Zlatina tracks her 2020 year through videos that offer her embodied interpretations of anxiety, isolation, and extinction, among other responses, universal and private. I unintentionally mirror her brimming expressions. I smile, almost laugh. I scowl, tense with anxiety. We connect beyond the screen’s fourth wall.

She reaches for a partner on another screen, yearning for physical touch. A pause. A shift in space. An embrace. I exhale release.

In #Quarantineksvkhvkhkdvhai, Zlatina embraces the future while acknowledging the past, reminding me of her 2016 work Barry: Mamaloshen in Dance!   “May Frolics” occurs in a hallway outside the camera’s room, executed behind a blurred screen “like the blur of our future,” Zlatina explains. In a reflection of resilience, Zlatina looks to material from concentration camps, as well as her own years living in the former Soviet Union. Discomfort challenges her boundaries.

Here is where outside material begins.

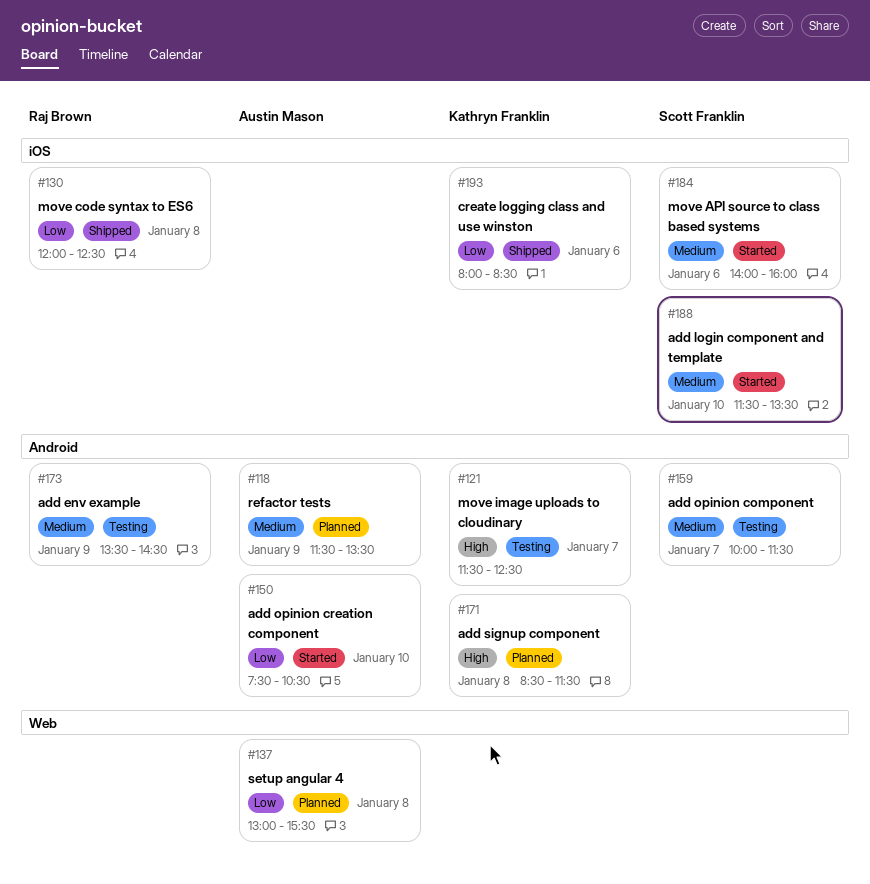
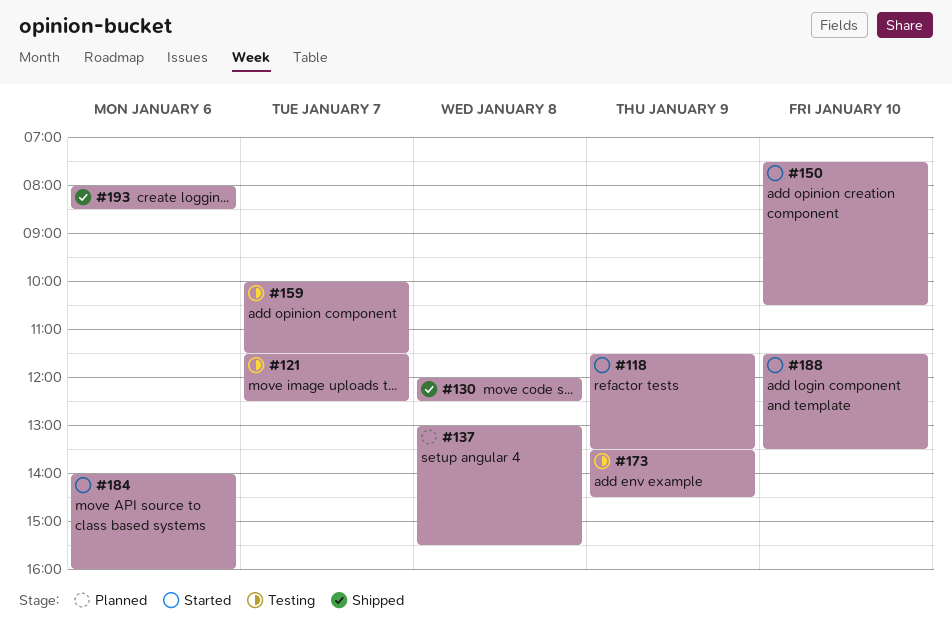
#118, status: Planned -> Started
#171: present -> none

The final video, “A Peaceful Acceptance,” embraces a quiet sense of completion, not to be confused with a finite ending. She rolls towards the camera until the image of her body has merged with the screen. I feel calmly present, counterbalancing the tension moments earlier when her feet, clasped at the ankles, distortedly twist around one another.

While the world pauses in uncertainty, Zlatina contemplates how to thrive in her environment and her body. #Quarantineksvkhvkhkdvhai is, as she states, a “point of departure for exploration ...using the means we have to” carry on.

#Quarantineksvkhvkhkdvhai, ARTIST HOUSE / Asya Zlatina + Dancers, 2020 Fringe Festival, Sept. 23-26.